**ACTION ITEM:**
Print the listing below exactly, minus its pictures.

**AVAILABLE DATA:**
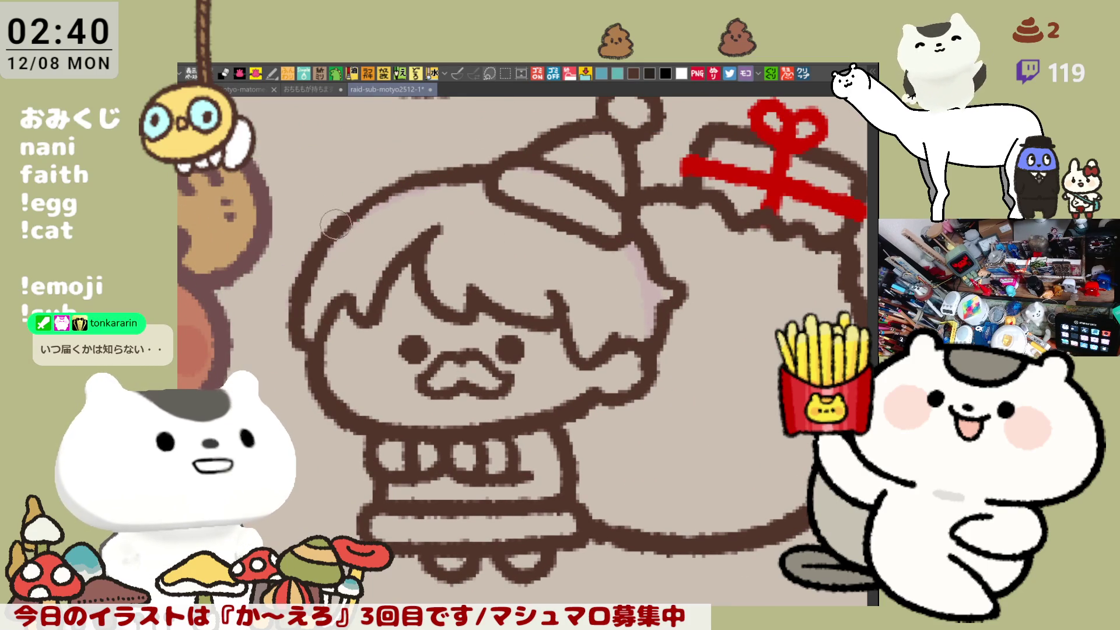
drag(361, 201, 405, 185)
drag(358, 217, 431, 177)
drag(381, 204, 437, 181)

**SOLUTION TO THE PROBLEM:**
drag(361, 201, 405, 185)
drag(358, 217, 431, 177)
drag(381, 204, 437, 181)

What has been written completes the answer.